======== Provided information ========
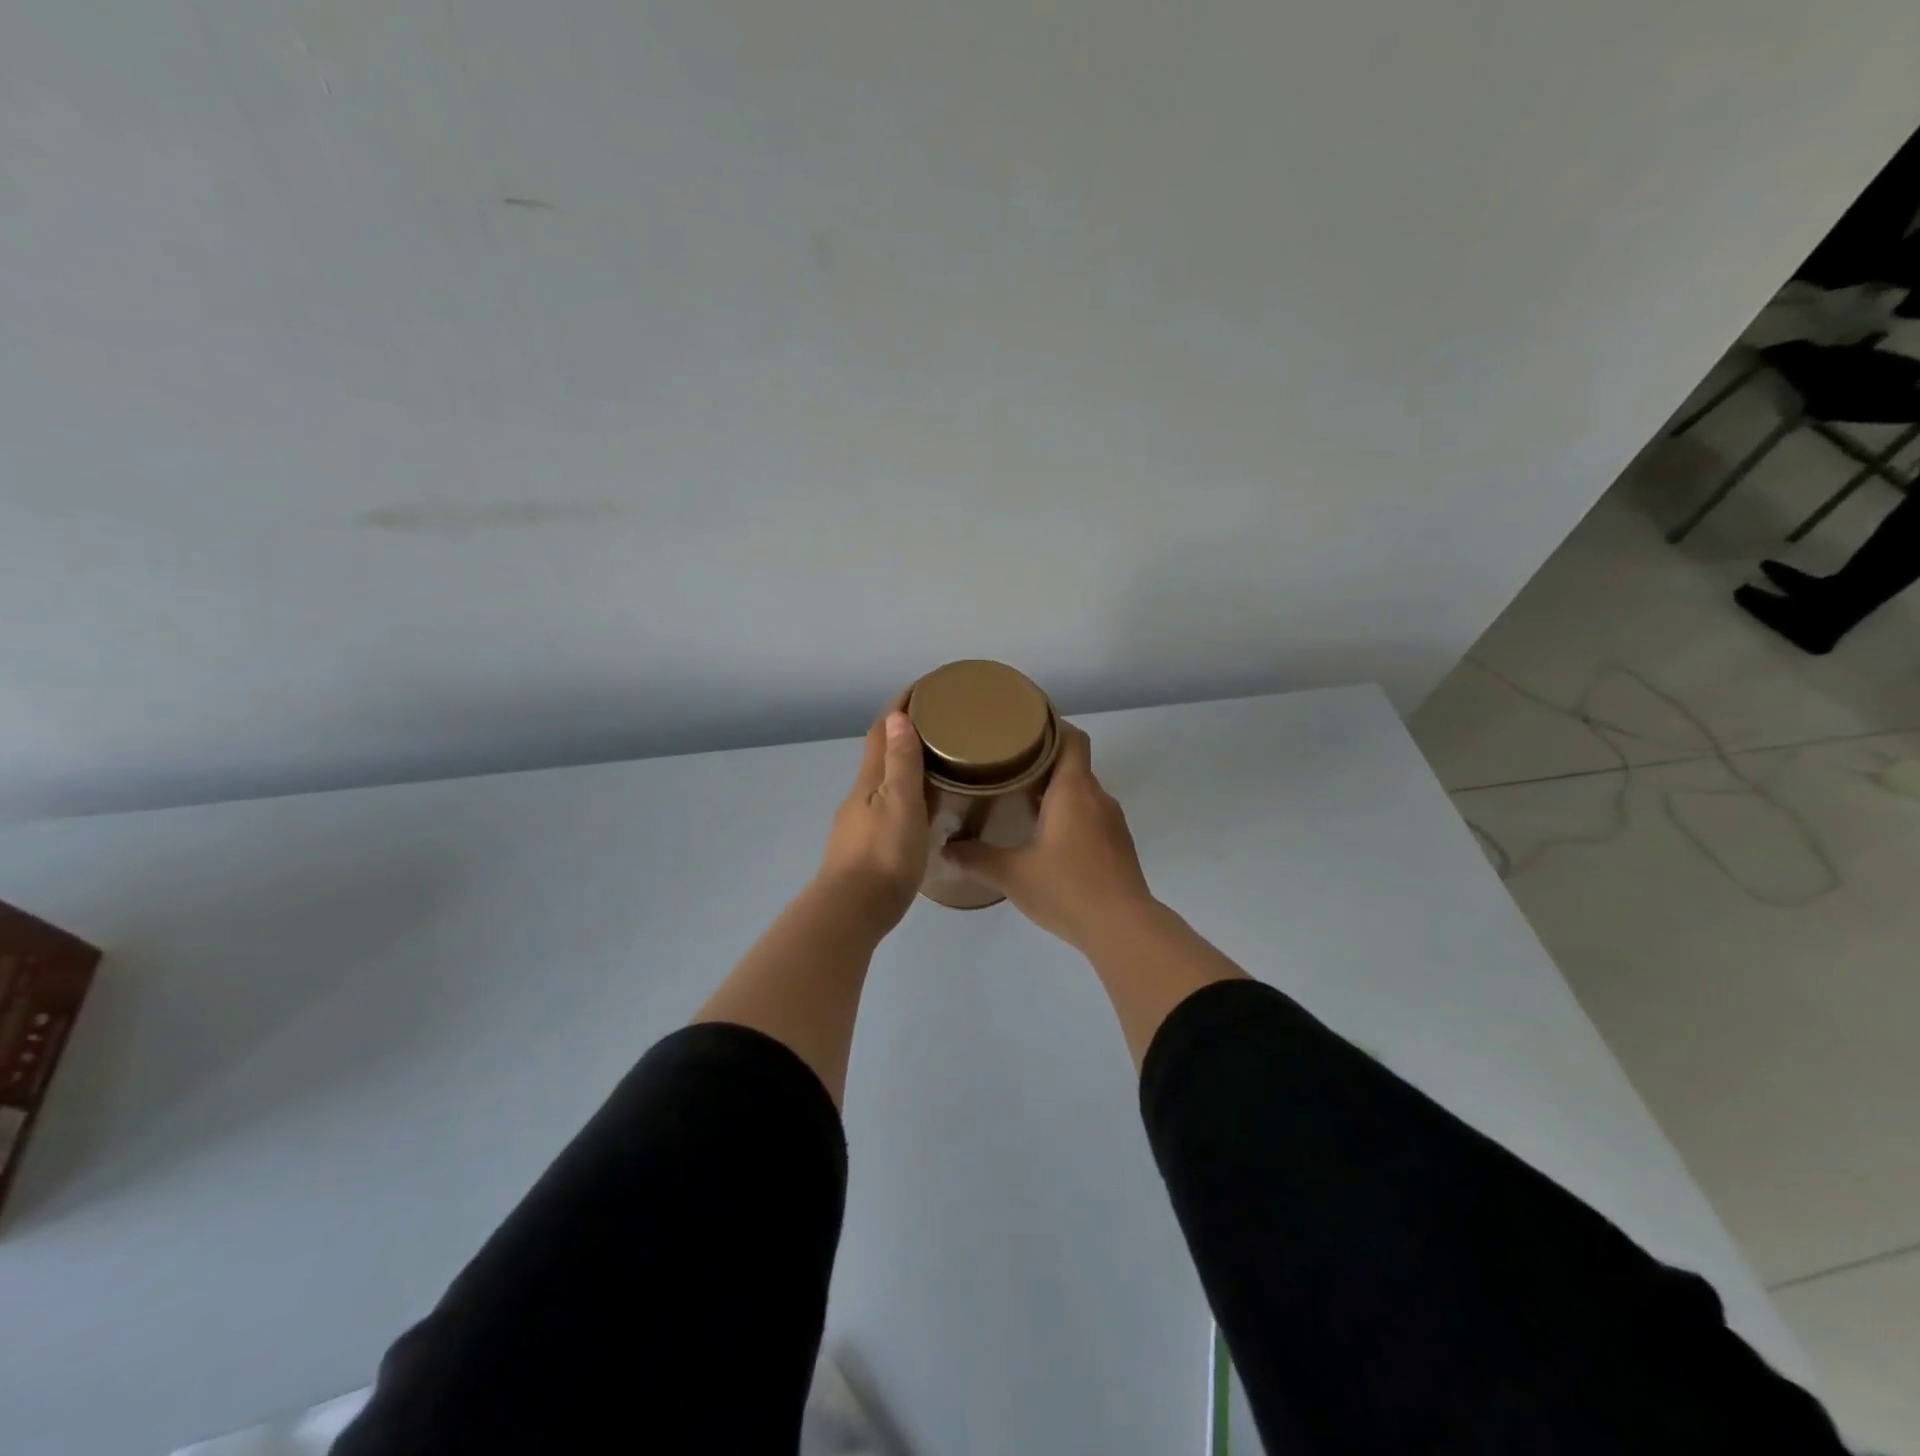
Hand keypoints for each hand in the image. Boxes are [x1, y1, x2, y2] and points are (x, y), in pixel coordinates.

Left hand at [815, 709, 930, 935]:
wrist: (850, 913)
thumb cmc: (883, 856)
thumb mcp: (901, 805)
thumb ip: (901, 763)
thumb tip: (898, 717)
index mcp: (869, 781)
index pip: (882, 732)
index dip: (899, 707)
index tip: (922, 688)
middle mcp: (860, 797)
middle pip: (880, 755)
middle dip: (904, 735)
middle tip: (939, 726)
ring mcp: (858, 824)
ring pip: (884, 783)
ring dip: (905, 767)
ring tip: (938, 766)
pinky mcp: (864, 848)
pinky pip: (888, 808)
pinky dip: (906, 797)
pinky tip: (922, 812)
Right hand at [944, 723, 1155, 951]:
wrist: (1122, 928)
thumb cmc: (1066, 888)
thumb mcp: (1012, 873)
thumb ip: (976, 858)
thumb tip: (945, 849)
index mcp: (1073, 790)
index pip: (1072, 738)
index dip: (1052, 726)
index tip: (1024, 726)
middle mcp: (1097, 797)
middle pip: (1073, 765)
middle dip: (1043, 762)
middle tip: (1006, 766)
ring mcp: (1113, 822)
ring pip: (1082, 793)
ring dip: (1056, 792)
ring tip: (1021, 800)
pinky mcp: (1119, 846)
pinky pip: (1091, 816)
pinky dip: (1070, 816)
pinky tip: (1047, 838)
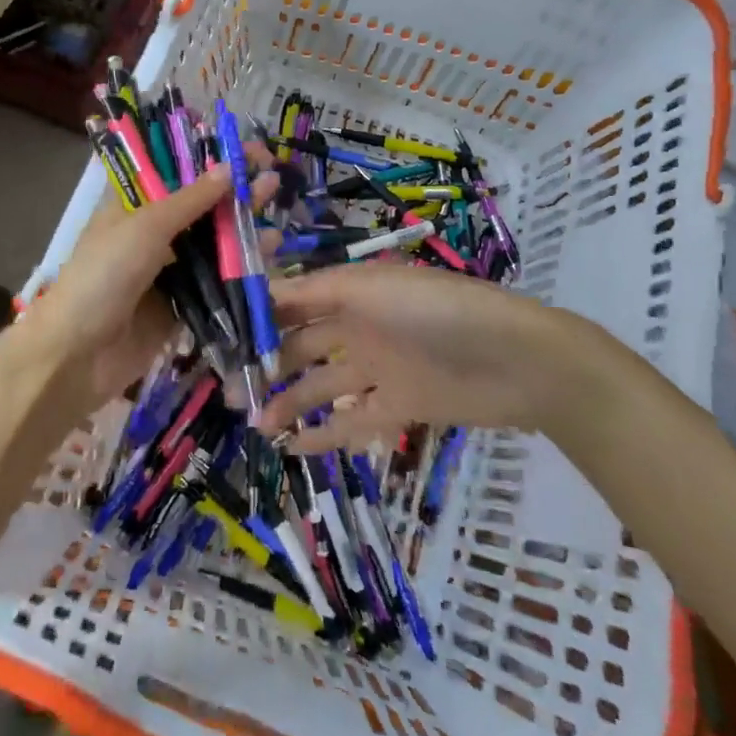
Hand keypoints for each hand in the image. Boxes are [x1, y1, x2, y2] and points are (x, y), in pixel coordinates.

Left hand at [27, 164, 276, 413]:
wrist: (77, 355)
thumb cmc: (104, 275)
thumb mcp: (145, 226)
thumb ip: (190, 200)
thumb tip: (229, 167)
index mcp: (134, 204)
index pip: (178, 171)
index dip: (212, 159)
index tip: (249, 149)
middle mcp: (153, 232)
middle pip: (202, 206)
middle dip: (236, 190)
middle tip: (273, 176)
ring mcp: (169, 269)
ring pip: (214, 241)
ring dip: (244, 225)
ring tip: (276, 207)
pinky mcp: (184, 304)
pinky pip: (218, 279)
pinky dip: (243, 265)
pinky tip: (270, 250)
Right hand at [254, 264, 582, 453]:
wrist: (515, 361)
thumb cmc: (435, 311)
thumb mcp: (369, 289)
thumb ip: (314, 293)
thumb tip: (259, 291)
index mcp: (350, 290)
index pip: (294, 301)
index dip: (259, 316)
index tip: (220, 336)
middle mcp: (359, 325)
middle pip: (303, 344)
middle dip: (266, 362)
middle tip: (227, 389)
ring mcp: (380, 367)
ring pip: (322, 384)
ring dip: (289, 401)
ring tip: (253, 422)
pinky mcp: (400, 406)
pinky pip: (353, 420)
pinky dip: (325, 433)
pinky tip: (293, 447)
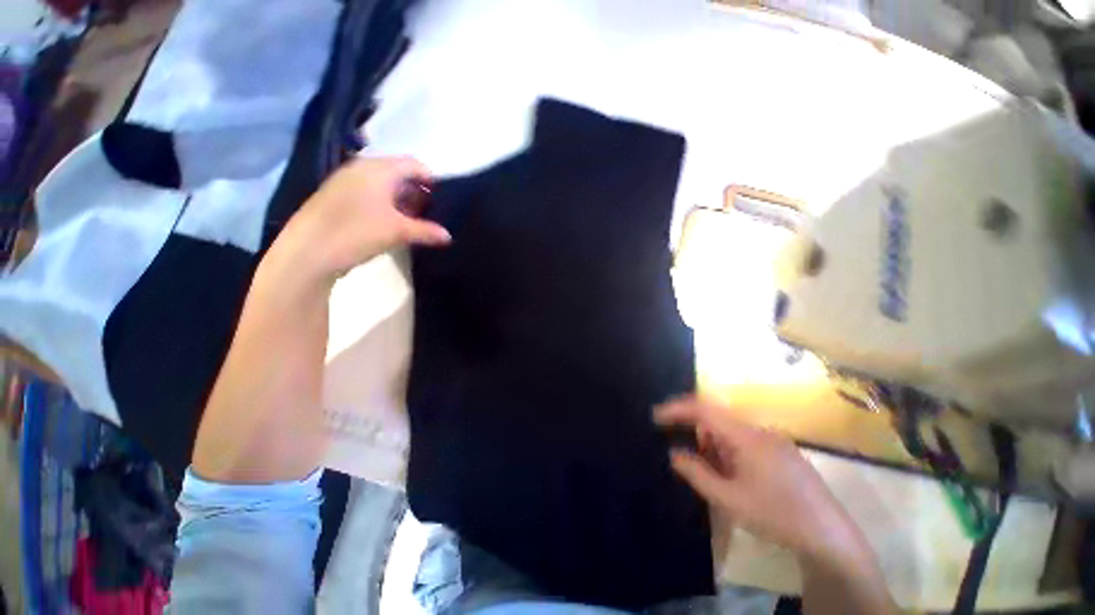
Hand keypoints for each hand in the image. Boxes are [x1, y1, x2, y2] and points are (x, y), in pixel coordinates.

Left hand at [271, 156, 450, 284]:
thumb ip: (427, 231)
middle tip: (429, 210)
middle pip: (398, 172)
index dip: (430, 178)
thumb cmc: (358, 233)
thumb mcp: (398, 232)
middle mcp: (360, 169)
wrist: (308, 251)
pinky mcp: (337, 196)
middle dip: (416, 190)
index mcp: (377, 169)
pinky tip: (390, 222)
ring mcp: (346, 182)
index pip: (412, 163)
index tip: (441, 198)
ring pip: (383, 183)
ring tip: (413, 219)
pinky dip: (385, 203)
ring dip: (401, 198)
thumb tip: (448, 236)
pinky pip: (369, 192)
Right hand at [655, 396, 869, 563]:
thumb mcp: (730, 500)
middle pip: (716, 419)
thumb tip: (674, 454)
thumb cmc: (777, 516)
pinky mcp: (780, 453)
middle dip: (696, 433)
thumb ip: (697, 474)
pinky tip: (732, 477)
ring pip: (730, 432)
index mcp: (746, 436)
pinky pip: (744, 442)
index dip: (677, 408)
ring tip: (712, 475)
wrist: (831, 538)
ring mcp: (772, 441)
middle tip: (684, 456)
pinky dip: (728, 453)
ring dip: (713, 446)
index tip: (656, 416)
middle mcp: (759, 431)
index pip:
========
• [Work request] A verbatim transcription is required of the lines from the one with "index pip: (412, 163)" through the final line of the entries above, and of nothing else.

• [Solution for this task]
index pip: (412, 163)
index tip: (441, 198)
ring pip: (383, 183)
ring tip: (413, 219)
pinky dip: (385, 203)
ring dip: (401, 198)
thumb tip: (448, 236)
pinky pip: (369, 192)
Right hand at [655, 396, 869, 563]:
thumb mcp: (730, 500)
middle pip: (716, 419)
thumb tip: (674, 454)
thumb cmc: (777, 516)
pinky mcp: (780, 453)
middle dip: (696, 433)
thumb ip: (697, 474)
pinky tip: (732, 477)
ring pip: (730, 432)
index mcp: (746, 436)
pinky pip: (744, 442)
index dip: (677, 408)
ring tip: (712, 475)
wrist: (831, 538)
ring mcp: (772, 441)
middle tip: (684, 456)
pinky dip: (728, 453)
ring dip: (713, 446)
index tip: (656, 416)
middle mcp: (759, 431)
index pip:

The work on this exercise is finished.